You didn’t have to be a master artist to pick up a paint brush at the first-ever Brooke Glass Pickers event April 25 in Wellsburg.
Organizers encouraged anyone who was willing to brave the gloomy skies and below-normal temperatures to help them add the finishing touches to a three-panel mural celebrating the city’s glassmaking heritage. Eventually, it will hang at the Yankee Trail head next to the old Brooke Glass Factory site.
The idea, graphic arts major and Wellsburg native Austin Isinghood said, “is just to have the community involved in it.”

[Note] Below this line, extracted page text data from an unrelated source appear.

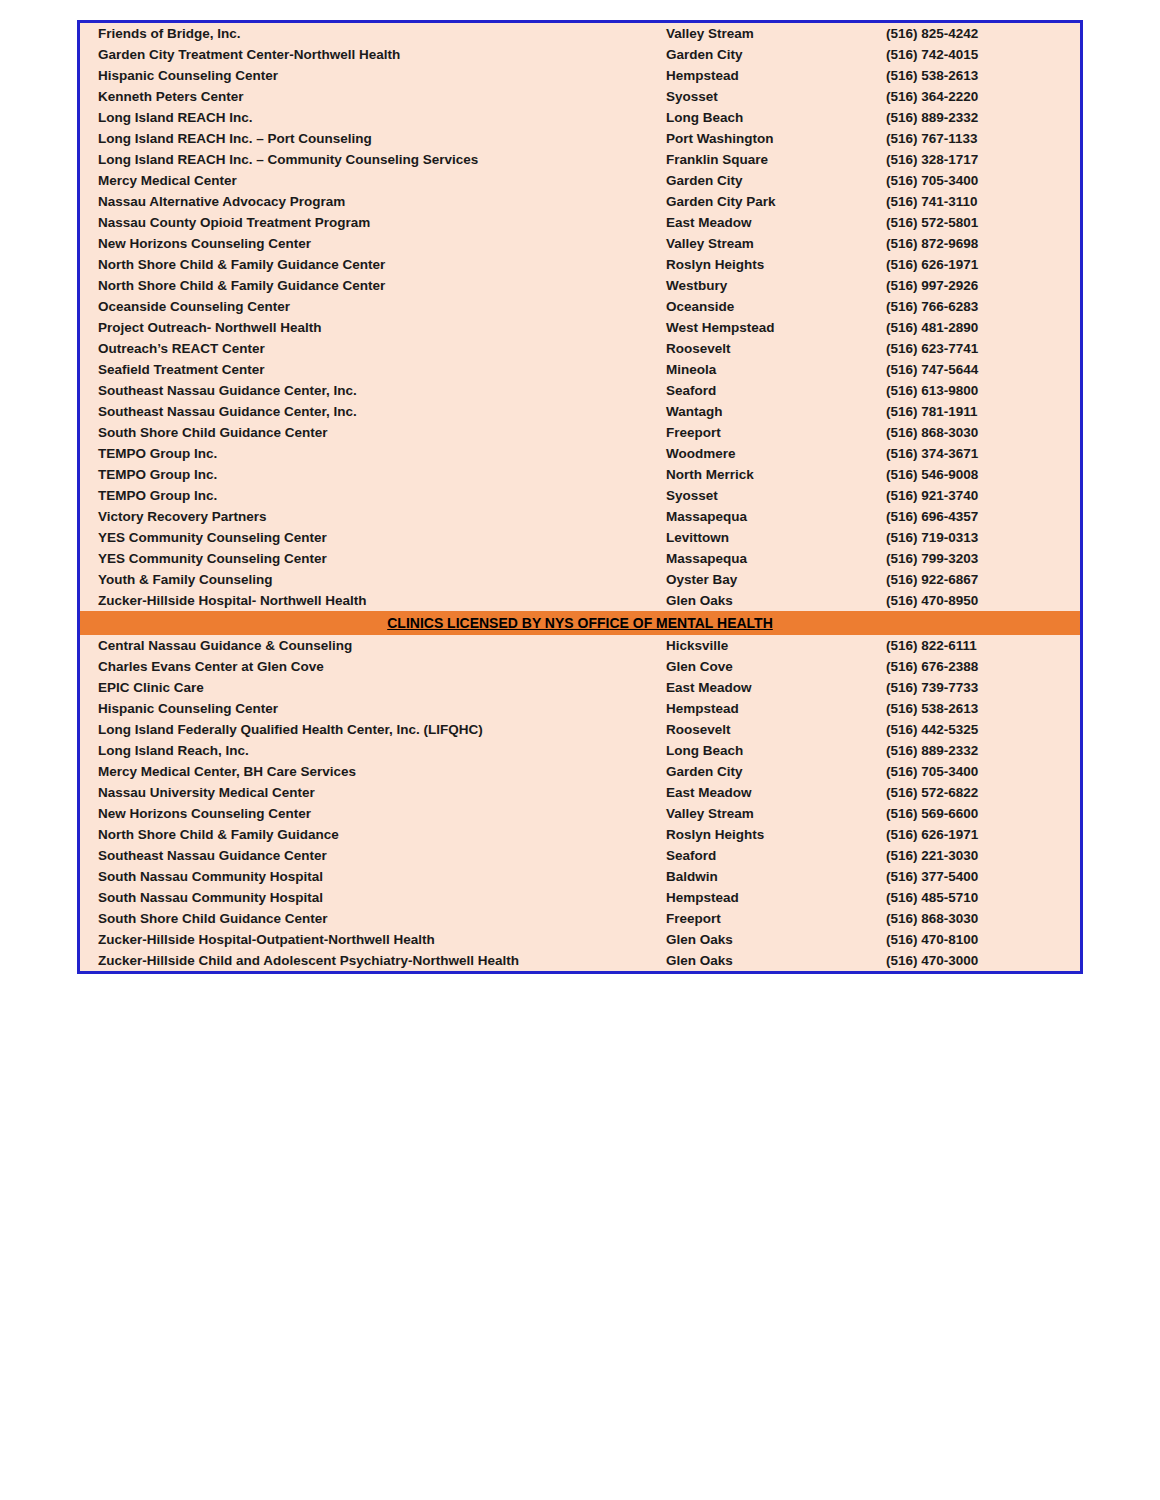| Friends of Bridge, Inc. | Valley Stream | (516) 825-4242 |
| Garden City Treatment Center-Northwell Health | Garden City | (516) 742-4015 |
| Hispanic Counseling Center | Hempstead | (516) 538-2613 |
| Kenneth Peters Center | Syosset | (516) 364-2220 |
| Long Island REACH Inc. | Long Beach | (516) 889-2332 |
| Long Island REACH Inc. – Port Counseling | Port Washington | (516) 767-1133 |
| Long Island REACH Inc. – Community Counseling Services | Franklin Square | (516) 328-1717 |
| Mercy Medical Center | Garden City | (516) 705-3400 |
| Nassau Alternative Advocacy Program | Garden City Park | (516) 741-3110 |
| Nassau County Opioid Treatment Program | East Meadow | (516) 572-5801 |
| New Horizons Counseling Center | Valley Stream | (516) 872-9698 |
| North Shore Child & Family Guidance Center | Roslyn Heights | (516) 626-1971 |
| North Shore Child & Family Guidance Center | Westbury | (516) 997-2926 |
| Oceanside Counseling Center | Oceanside | (516) 766-6283 |
| Project Outreach- Northwell Health | West Hempstead | (516) 481-2890 |
| Outreach’s REACT Center | Roosevelt | (516) 623-7741 |
| Seafield Treatment Center | Mineola | (516) 747-5644 |
| Southeast Nassau Guidance Center, Inc. | Seaford | (516) 613-9800 |
| Southeast Nassau Guidance Center, Inc. | Wantagh | (516) 781-1911 |
| South Shore Child Guidance Center | Freeport | (516) 868-3030 |
| TEMPO Group Inc. | Woodmere | (516) 374-3671 |
| TEMPO Group Inc. | North Merrick | (516) 546-9008 |
| TEMPO Group Inc. | Syosset | (516) 921-3740 |
| Victory Recovery Partners | Massapequa | (516) 696-4357 |
| YES Community Counseling Center | Levittown | (516) 719-0313 |
| YES Community Counseling Center | Massapequa | (516) 799-3203 |
| Youth & Family Counseling | Oyster Bay | (516) 922-6867 |
| Zucker-Hillside Hospital- Northwell Health | Glen Oaks | (516) 470-8950 |
| CLINICS LICENSED BY NYS OFFICE OF MENTAL HEALTH |
| Central Nassau Guidance & Counseling | Hicksville | (516) 822-6111 |
| Charles Evans Center at Glen Cove | Glen Cove | (516) 676-2388 |
| EPIC Clinic Care | East Meadow | (516) 739-7733 |
| Hispanic Counseling Center | Hempstead | (516) 538-2613 |
| Long Island Federally Qualified Health Center, Inc. (LIFQHC) | Roosevelt | (516) 442-5325 |
| Long Island Reach, Inc. | Long Beach | (516) 889-2332 |
| Mercy Medical Center, BH Care Services | Garden City | (516) 705-3400 |
| Nassau University Medical Center | East Meadow | (516) 572-6822 |
| New Horizons Counseling Center | Valley Stream | (516) 569-6600 |
| North Shore Child & Family Guidance | Roslyn Heights | (516) 626-1971 |
| Southeast Nassau Guidance Center | Seaford | (516) 221-3030 |
| South Nassau Community Hospital | Baldwin | (516) 377-5400 |
| South Nassau Community Hospital | Hempstead | (516) 485-5710 |
| South Shore Child Guidance Center | Freeport | (516) 868-3030 |
| Zucker-Hillside Hospital-Outpatient-Northwell Health | Glen Oaks | (516) 470-8100 |
| Zucker-Hillside Child and Adolescent Psychiatry-Northwell Health | Glen Oaks | (516) 470-3000 |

“The mural shows the factory, the West Virginia hills, the sunset, whatever,” said Isinghood, who helped design it. “There’s a train going through and a barge — that’s how they used to ship things in and out — and glassblowers showing how they made glass.
“The third panel shows some of the products they made; all three panels are going to be connected.”
The glass factory sat idle for years before being acquired in April 2014 by the Business Development Corporation of the Northern Panhandle, which tasked a new community-based group, the Brooke Glass Grants & Opportunities Team, with gathering input on how the site can best be reused. That process is continuing.
“We had a good crowd, despite the chilly temperature,” said organizer Carrie Staton, redevelopment research and collaborations manager for the Northern WV Brownfields Assistance Center, of the Pickers event. “Probably a dozen kids helped us get a lot of the mural completed, Marvin Six (BDC assistant director) didn’t stop giving tours all afternoon and (we) got some great interviews for the oral history mini-documentary.”